Version comparison data:
◆ ◆ ◆ ◆

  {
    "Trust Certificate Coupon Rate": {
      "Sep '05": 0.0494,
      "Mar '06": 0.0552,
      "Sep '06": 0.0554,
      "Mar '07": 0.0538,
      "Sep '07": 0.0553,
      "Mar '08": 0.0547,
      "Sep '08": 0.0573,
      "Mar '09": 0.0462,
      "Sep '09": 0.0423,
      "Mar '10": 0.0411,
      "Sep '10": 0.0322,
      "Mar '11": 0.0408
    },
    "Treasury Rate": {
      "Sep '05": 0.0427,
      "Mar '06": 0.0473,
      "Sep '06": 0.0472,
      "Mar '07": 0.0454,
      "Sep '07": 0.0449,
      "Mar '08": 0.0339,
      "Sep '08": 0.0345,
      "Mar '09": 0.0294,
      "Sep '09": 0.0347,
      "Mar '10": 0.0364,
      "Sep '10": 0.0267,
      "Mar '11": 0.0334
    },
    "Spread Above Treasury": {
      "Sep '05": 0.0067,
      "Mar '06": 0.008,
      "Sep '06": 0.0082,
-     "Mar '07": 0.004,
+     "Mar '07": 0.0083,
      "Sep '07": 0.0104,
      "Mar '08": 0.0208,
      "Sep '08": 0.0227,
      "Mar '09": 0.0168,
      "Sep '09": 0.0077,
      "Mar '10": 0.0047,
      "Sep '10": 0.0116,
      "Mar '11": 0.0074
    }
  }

◆ ◆ ◆ ◆

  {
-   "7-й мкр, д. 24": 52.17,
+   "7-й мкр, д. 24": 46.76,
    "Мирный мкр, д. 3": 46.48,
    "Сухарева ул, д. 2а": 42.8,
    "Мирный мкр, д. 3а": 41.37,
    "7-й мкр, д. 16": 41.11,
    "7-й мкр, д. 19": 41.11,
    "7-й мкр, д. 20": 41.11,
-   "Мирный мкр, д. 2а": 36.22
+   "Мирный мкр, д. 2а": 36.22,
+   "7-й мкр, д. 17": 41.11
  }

◆ ◆ ◆ ◆

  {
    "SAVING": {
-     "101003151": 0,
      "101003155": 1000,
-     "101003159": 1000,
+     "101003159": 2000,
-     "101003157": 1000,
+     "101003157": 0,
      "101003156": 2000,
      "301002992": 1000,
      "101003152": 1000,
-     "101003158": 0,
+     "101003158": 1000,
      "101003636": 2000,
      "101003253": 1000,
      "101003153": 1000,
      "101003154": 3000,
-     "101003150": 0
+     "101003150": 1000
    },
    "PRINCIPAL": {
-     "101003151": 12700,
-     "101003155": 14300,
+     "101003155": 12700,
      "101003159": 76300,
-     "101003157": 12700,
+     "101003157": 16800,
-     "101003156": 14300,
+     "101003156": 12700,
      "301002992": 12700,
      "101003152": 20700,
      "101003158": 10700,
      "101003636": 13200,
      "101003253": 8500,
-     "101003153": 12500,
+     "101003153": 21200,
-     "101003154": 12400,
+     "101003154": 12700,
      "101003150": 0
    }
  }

◆ ◆ ◆ ◆

Task
Each line above with the string "Treasury" should be reported in full.

Response area
    "Treasury Rate": {
    "Spread Above Treasury": {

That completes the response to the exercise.